Supplied text

__________

| HN Mirror

Y	Hacker News new \| ask \| show \| jobs

by voidmain 3188 days ago

Bloom filters are a nice data structure, and you should absolutely have them in your toolbox, but if you go looking for a reason to use one you are likely to wind up making things worse. The following is not valid reasoning: "Bloom filters are efficient. Therefore if I can find a way to use a bloom filter, my solution will be efficient."

The "SSH keys" protocol in the article seems like an example of this. It doesn't make any sense. Why would the server send the client a Bloom filter if the client has already told it what key it wants to check? The server only has to send one bit back to the client! And if the goal is to not trust the server with the client's (public) key, this protocol doesn't accomplish that either.

And if you do for some reason have to transmit the entire database of compromised SSH keys in a way that permits only membership tests, a Bloom filter isn't the most compact way to do it! For example, off the top of my head, you could calculate an (15+N)-bit hash for each element of the list, sort the hashes, and rice code the deltas. That would take very roughly 32768 * (N+2) bits and give about 1 in 2^N false positives. So for N=13 it is about the size of the bloom filter in the article but gives a false positive rate 8 times lower. This data structure isn't random access like a Bloom filter, but that doesn't matter for something you are sending over the network (which is always O(N)).

3 comments

gopalv 3188 days ago

> The server only has to send one bit back to the client!

As much as the example is a bad one because it leaks server-side info to an unauthenticated client, I've had scenarios where if you have > 3 ssh keys in your key-chain all ssh login attempts fail after 3 keys are tried & cause failures. I end up writing ~/.ssh/config entries; a lot of them for the client to remember which key to try first.

My favourite real-life bloom-filter story is the "unsafe URLs" list that is in Chrome - the "Safe Browsing Bloom" is a neat way to send out obscured information about the bad URLs without actually handing out a list to a user. The web URLs or domains which find a match in this, do need to be checked upstream, but it avoids having to check for every single request with a central service.

On a similar note, been playing with a variant of bloom filters at work called a Bloom-1 filter [1] which works much faster than a regular bloom filter which has a lot of random memory access for 1 bit reads.

[1] - https://github.com/prasanthj/bloomfilter/blob/master/core/sr...

__________

Your tasks
1. Reproduce the thread on Bloom filters word for word, beginning at the words "As much as the" and stopping after "a central service.".
2. List the steps of the more compact alternative that voidmain outlines in the thread on Bloom filters for sending the database of compromised SSH keys.
The data that comes next is drawn from a separate source.

Supplied material
__________

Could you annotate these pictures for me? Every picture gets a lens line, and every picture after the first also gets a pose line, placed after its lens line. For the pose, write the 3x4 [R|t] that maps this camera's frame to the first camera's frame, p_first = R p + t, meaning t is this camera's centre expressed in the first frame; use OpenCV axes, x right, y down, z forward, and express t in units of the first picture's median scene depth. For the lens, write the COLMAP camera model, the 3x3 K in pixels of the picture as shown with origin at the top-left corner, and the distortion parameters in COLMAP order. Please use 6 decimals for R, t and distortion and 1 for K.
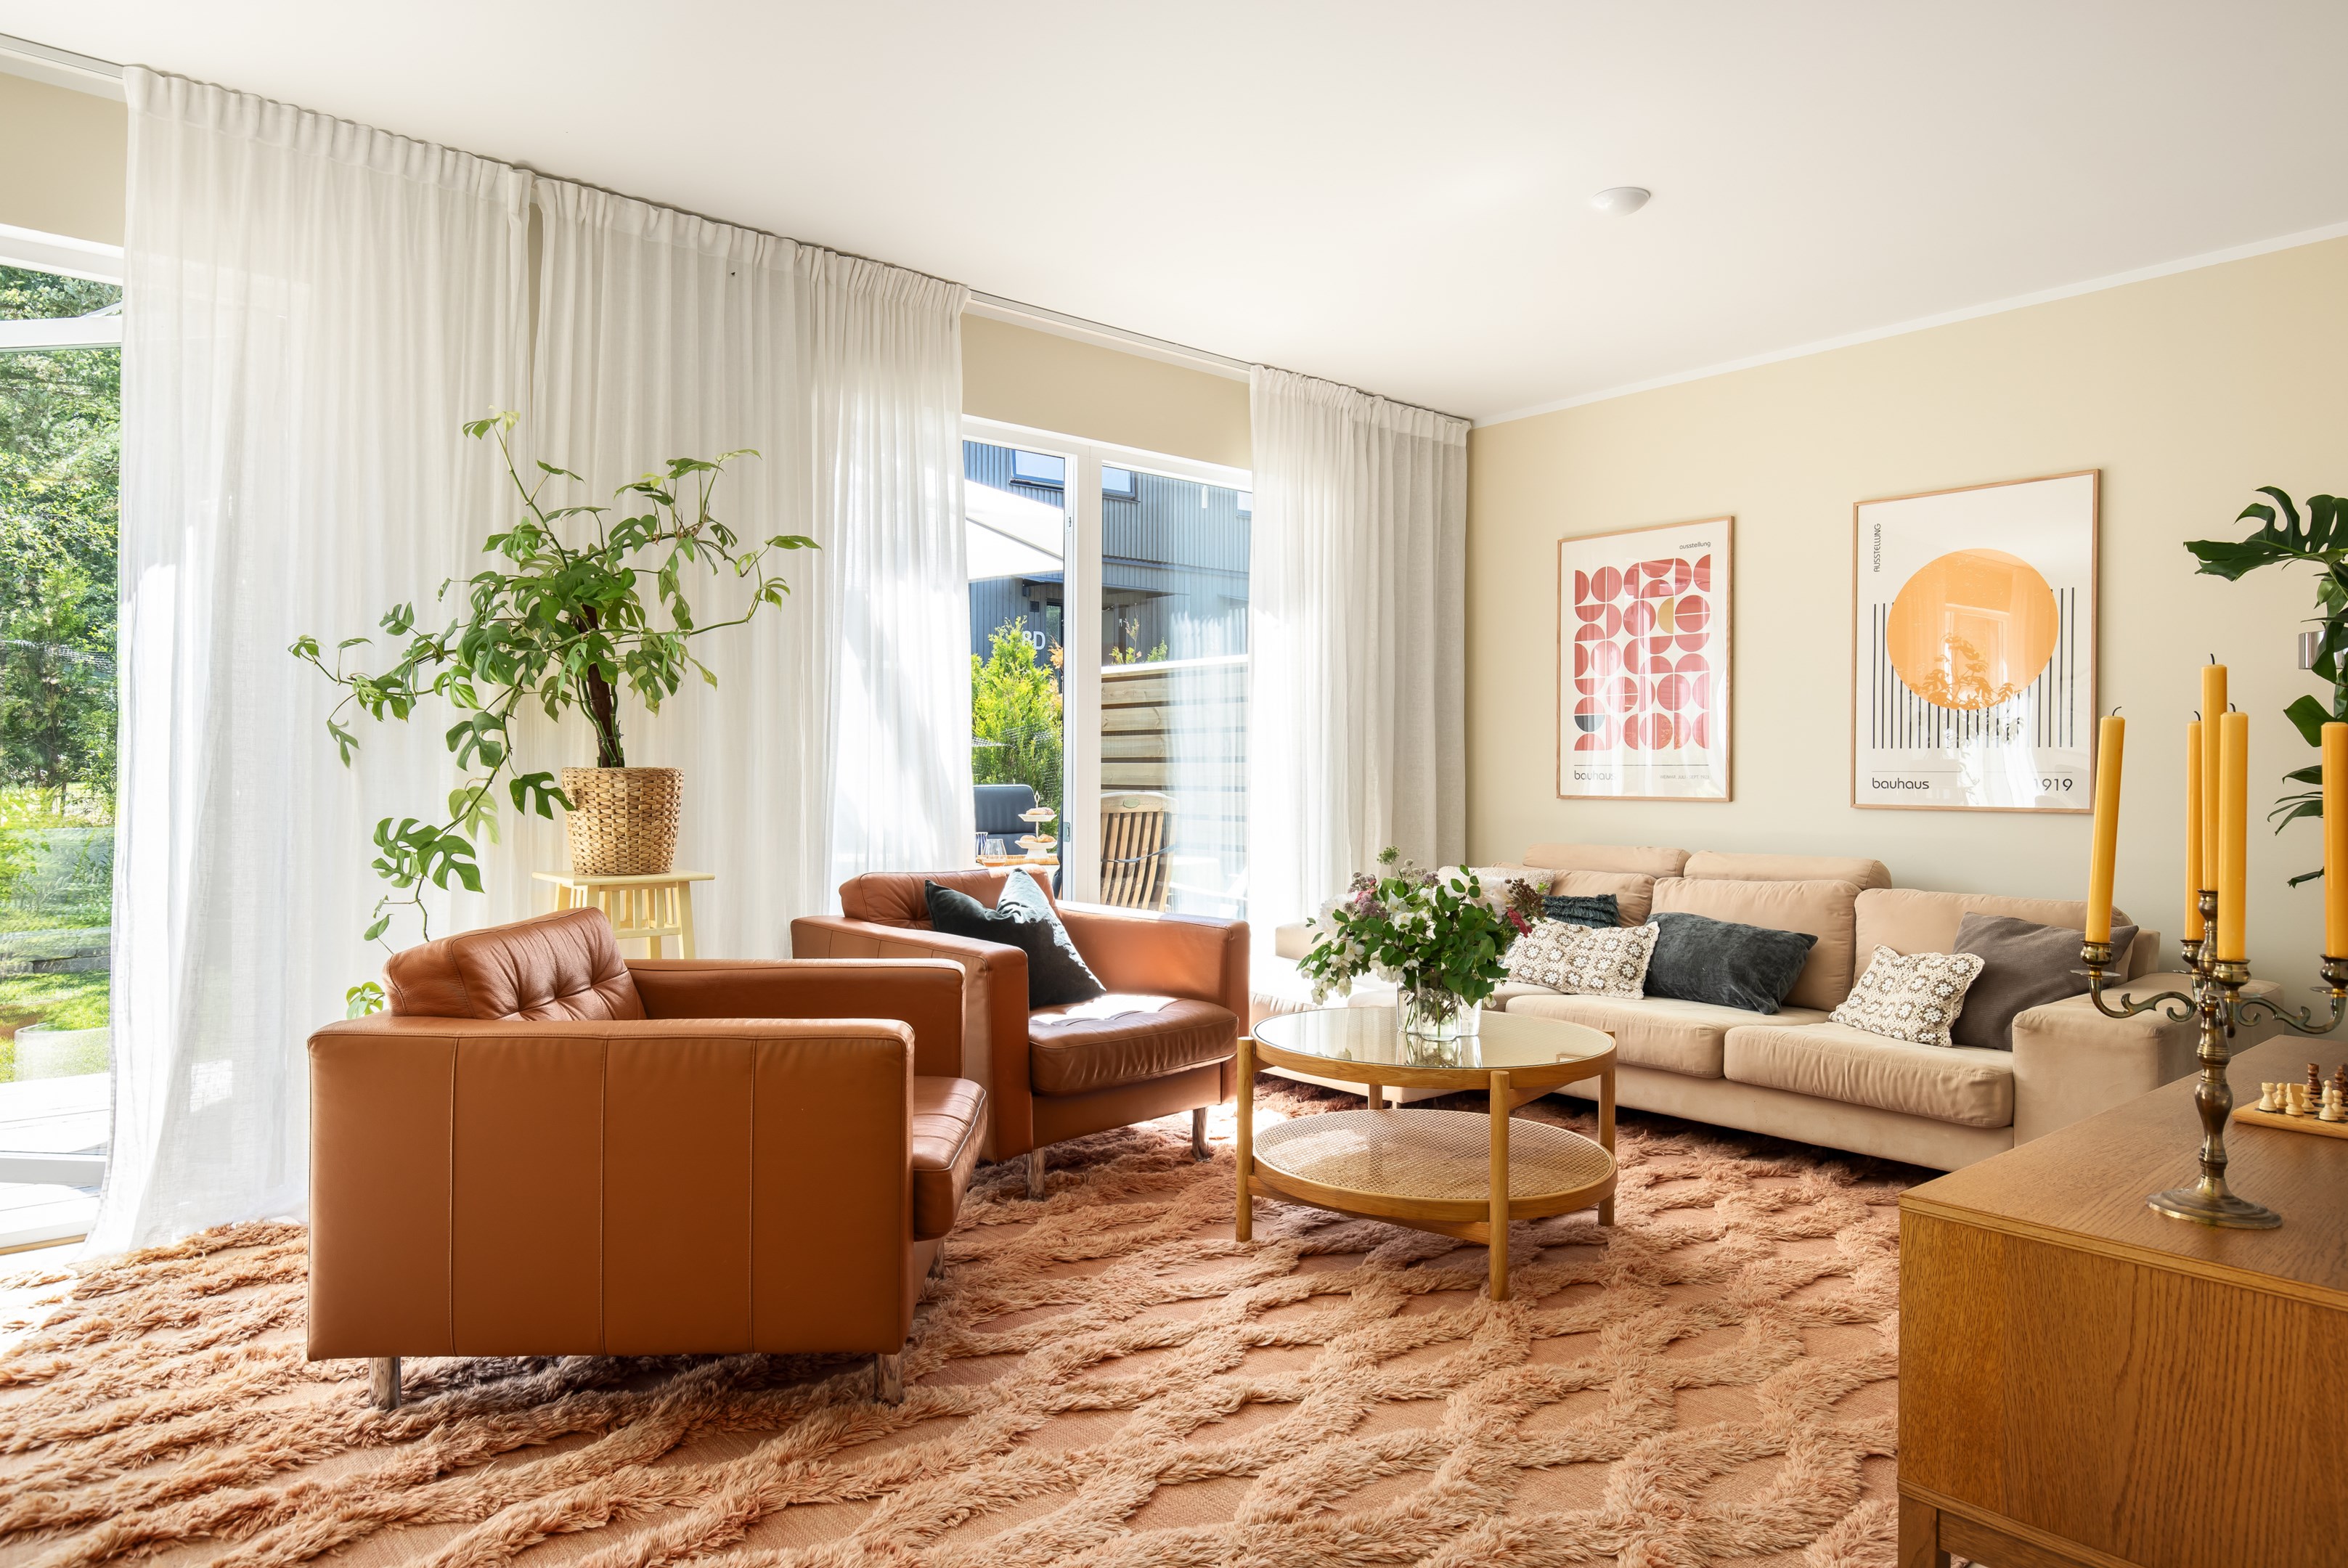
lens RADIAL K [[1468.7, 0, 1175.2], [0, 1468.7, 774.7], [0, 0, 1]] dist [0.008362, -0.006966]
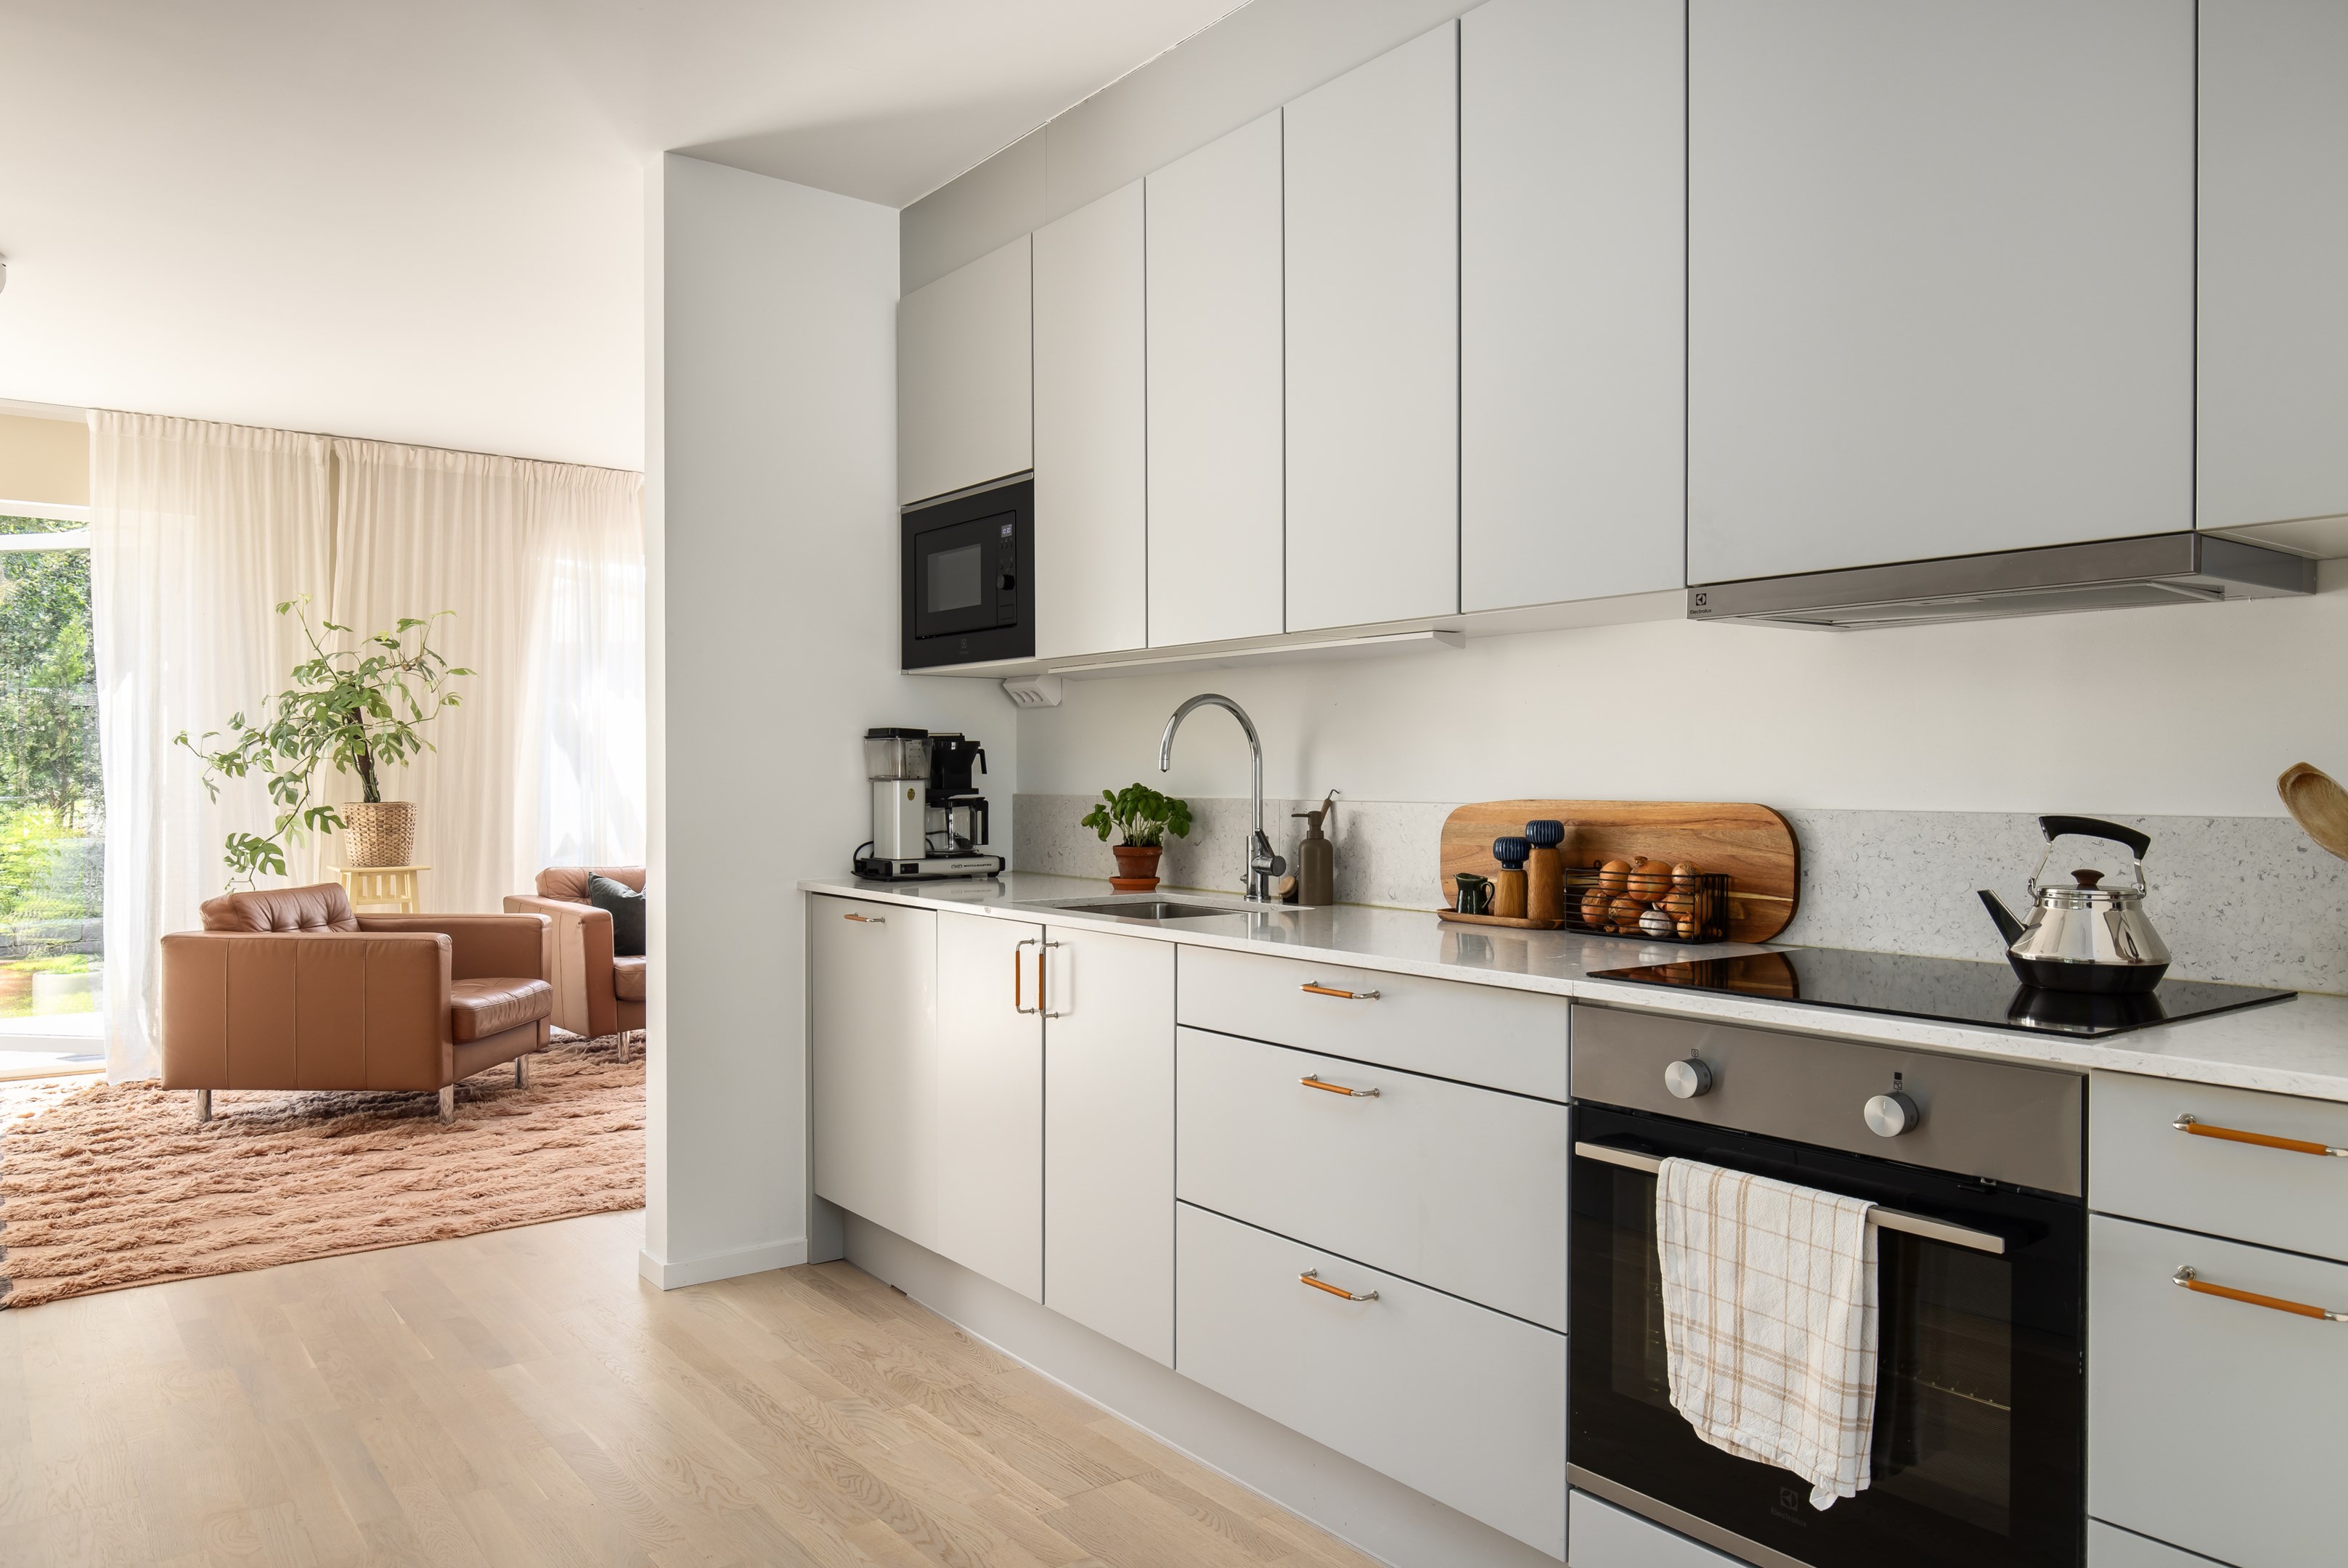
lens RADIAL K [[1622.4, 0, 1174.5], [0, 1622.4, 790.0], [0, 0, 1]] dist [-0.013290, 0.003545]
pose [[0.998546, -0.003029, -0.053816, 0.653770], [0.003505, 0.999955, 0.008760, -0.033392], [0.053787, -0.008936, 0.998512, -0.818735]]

__________

Answers
1.
As much as the example is a bad one because it leaks server-side info to an unauthenticated client, I've had scenarios where if you have > 3 ssh keys in your key-chain all ssh login attempts fail after 3 keys are tried & cause failures. I end up writing ~/.ssh/config entries; a lot of them for the client to remember which key to try first.

My favourite real-life bloom-filter story is the "unsafe URLs" list that is in Chrome - the "Safe Browsing Bloom" is a neat way to send out obscured information about the bad URLs without actually handing out a list to a user. The web URLs or domains which find a match in this, do need to be checked upstream, but it avoids having to check for every single request with a central service.

2.
- Calculate a (15+N)-bit hash for each element of the list.
- Sort the hashes.
- Rice code the deltas.